§ **WORK REQUIRED**: Your job is to copy the lines from the material that include "bharatpurmun".

§ **INPUT RECORDS**:
━━━━━━━━━━━━━━━━━━━━
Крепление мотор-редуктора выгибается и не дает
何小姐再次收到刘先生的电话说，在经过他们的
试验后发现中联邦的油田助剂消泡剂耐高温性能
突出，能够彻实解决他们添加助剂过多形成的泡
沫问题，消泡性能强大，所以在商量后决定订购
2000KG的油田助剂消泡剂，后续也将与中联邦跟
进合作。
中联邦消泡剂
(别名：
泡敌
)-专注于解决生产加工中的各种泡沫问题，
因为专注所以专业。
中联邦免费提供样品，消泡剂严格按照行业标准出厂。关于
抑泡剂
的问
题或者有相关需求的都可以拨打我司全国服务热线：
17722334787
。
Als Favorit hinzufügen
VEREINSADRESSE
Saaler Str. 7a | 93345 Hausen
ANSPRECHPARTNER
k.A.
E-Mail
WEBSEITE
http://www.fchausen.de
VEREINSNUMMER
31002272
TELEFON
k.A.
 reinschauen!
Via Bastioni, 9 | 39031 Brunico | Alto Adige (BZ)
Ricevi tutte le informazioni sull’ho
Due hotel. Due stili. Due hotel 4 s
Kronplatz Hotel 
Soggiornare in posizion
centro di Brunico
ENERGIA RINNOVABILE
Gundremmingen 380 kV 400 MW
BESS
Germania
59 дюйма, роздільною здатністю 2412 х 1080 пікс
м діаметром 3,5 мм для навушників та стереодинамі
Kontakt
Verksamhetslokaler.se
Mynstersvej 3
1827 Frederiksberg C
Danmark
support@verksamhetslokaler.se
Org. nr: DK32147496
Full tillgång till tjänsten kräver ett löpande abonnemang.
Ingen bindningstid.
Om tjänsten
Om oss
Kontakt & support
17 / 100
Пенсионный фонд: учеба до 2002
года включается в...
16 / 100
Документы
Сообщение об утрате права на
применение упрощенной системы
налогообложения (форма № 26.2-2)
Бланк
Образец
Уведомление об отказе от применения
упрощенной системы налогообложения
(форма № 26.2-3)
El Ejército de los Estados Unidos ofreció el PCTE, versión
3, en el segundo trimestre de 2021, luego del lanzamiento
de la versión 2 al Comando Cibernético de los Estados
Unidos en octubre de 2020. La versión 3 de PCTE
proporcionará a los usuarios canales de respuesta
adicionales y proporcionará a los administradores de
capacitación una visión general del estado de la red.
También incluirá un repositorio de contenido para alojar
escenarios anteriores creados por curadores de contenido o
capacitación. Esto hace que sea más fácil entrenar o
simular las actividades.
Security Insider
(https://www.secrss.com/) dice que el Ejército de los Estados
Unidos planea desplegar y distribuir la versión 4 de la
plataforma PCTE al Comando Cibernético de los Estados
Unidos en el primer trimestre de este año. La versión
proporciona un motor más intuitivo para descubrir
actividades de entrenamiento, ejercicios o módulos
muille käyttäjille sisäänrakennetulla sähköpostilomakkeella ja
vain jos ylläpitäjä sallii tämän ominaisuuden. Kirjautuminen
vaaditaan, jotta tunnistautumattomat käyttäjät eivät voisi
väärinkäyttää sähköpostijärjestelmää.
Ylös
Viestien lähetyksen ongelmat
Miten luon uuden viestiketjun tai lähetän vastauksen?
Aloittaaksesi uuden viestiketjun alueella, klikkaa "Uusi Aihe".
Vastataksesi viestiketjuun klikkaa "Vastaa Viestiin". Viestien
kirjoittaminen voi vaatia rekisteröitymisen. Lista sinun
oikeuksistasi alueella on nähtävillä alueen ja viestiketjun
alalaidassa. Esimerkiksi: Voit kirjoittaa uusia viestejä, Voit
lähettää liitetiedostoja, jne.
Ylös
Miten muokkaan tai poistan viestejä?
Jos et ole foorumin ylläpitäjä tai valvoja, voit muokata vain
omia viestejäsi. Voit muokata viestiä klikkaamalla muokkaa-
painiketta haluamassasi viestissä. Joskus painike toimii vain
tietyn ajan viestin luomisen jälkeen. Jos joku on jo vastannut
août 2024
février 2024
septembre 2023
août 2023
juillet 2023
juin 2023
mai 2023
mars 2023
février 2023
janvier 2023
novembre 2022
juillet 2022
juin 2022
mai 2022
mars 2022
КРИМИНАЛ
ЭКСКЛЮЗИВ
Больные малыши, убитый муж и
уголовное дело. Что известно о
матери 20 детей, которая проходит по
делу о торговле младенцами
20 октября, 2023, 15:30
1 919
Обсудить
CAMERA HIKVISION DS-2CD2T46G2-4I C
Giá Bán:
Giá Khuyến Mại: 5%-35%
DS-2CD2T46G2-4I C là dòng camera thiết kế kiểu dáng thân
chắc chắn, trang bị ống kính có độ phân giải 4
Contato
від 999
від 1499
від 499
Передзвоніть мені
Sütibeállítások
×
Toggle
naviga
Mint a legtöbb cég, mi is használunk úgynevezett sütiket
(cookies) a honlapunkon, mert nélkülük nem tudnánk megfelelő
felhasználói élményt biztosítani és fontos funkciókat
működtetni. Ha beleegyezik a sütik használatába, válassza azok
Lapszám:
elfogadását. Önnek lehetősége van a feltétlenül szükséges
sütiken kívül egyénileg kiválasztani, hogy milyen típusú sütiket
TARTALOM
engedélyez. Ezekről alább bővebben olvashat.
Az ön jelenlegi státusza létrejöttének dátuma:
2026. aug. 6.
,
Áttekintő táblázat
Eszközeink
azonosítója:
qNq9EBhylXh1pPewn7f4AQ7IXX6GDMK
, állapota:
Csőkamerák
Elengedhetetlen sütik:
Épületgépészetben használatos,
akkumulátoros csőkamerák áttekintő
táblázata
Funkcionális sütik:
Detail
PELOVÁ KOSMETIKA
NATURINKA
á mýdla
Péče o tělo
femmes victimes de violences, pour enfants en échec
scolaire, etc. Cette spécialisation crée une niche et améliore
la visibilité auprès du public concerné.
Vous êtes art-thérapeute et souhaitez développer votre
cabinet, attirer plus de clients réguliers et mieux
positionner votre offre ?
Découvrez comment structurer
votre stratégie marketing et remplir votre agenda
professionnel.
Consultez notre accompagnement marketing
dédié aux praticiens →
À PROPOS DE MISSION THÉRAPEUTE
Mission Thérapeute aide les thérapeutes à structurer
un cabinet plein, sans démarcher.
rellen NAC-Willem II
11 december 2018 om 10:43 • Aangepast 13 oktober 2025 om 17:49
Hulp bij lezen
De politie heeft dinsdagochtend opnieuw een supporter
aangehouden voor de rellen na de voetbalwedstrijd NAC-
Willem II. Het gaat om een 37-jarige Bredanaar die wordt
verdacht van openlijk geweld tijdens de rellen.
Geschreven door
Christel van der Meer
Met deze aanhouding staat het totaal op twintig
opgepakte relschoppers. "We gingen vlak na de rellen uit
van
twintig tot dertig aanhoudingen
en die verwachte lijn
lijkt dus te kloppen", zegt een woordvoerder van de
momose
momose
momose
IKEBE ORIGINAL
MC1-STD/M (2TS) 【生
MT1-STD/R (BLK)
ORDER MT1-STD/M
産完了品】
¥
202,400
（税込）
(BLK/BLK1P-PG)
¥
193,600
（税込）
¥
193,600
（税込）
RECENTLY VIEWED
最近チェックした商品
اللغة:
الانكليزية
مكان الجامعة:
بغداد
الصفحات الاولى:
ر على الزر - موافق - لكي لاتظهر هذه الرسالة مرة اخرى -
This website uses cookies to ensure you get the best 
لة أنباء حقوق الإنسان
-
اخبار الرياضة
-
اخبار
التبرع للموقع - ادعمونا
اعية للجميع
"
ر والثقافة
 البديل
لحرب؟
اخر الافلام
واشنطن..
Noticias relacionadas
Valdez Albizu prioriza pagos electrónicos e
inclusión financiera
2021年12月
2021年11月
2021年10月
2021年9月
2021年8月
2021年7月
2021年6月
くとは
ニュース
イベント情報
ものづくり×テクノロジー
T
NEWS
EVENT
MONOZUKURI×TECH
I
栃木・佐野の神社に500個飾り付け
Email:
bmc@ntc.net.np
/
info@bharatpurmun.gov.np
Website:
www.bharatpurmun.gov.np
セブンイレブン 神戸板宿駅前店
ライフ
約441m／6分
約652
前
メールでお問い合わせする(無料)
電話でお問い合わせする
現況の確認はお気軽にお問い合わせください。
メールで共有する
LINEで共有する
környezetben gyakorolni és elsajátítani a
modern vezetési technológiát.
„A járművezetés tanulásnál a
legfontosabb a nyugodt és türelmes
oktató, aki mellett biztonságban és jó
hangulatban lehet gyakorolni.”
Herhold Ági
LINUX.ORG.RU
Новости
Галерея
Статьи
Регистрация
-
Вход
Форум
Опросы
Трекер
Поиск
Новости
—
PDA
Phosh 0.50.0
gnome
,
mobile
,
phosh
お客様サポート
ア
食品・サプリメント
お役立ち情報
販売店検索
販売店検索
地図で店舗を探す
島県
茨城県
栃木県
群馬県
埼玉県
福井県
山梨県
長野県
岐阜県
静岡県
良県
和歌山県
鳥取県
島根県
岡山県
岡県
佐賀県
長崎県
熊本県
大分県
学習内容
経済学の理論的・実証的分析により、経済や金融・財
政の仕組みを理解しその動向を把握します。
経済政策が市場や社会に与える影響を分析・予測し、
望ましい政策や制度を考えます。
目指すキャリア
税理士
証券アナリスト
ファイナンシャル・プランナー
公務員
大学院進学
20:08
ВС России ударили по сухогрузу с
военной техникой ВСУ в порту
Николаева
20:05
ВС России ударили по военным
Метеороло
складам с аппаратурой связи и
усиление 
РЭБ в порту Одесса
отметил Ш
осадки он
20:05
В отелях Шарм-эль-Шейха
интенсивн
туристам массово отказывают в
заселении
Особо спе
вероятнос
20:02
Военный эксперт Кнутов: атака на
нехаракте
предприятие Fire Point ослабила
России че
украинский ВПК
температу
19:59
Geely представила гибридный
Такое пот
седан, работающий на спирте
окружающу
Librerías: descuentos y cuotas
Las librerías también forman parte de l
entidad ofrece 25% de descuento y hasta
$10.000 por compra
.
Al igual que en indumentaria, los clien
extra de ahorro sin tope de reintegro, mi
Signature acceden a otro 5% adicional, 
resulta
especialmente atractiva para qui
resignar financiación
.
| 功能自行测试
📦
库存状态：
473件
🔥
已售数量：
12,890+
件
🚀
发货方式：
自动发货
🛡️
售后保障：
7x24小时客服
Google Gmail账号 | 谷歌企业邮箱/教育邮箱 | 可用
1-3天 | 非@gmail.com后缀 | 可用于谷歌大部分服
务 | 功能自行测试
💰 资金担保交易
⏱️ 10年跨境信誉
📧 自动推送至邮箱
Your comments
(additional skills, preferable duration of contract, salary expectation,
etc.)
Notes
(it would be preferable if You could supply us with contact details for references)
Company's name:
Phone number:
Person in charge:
━━━━━━━━━━━━━━━━━━━━
§ **SOLUTION FOR THIS PROBLEM**:
info@bharatpurmun.gov.np
www.bharatpurmun.gov.np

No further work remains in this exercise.